Ya, itu dua konsep yang membuatku
secara tidak sadar sulit untuk menerima perbedaan warna. Sampai aku mengenal
yang akan aku ceritakan berikut ini.
Keluargaku mendapatkan menantu
laki-laki. Ya, kakak perempuanku menikah dengan seorang ‘ikhwan’. Betapa cerdas
beliau sampai akhirnya keluarga kami tidak benar2 biru lagi. Kakak iparku
megenalkan tarbiyah lewat partai. Saat itu partai keadilan. Hal itu sontak
membuat perbedaan dalam jamaah muhammadiyah, karena warga muhammadiyah dihimbau
berpartai P*N.
Bapak adalah kyai di
muhammadiyah. Beliau salah satu orang yang merintis jamaah itu di desa kami. Sempat
terjadi konflik. Namun, kami ingin tetap damai.
***
Singkat sekali masa tiba-tiba
mengembalikanku pada waktu yang berjalan sekarang. Aku tersadar dari mengenang.

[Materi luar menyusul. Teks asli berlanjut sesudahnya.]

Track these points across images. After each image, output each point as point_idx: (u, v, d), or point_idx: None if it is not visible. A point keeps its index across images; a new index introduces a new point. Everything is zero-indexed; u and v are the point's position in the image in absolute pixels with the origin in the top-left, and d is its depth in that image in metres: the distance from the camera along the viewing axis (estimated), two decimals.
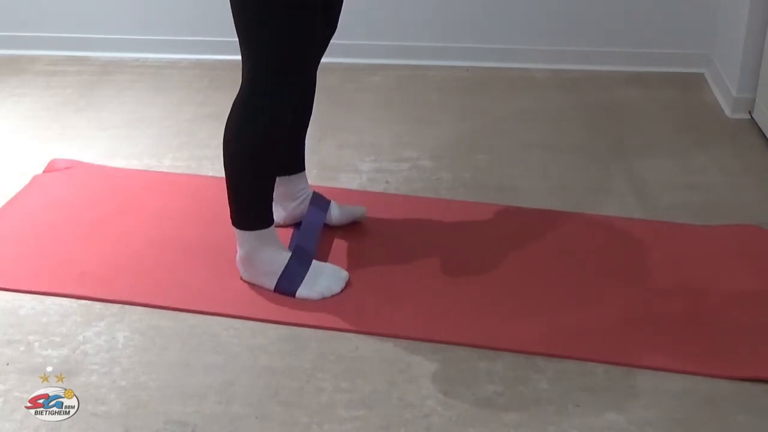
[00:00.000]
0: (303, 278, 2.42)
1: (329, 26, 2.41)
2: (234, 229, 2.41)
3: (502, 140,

Ada jamaah yang baru saja datang di dekatku. Aku menjamunya dengan senyum.
Sekarang sepertinya sudah
berbeda. Merasakan jauh dari mereka. Tapi aku tak pernah mengingkari aku bagian
dari mereka. Bagian yang lebih luas maknanya. Aku bagian darimu. Karena kita
sama2 mukim dan muslim. Sama menjalankan perintah Allah. Mengingat kembali,
bahwa menjadi muslim itu menjadi kain putih. Putih saja. Biru tidak. Hijau
tidak. Cukup putih. Warna putih adalah sewarna yang melambangkan aqidah kita.
Warna yang melambangkan ukhuwah kita. “Sesungguhnya
mukmin itu bersaudara,” bukankah begitu firman Allah??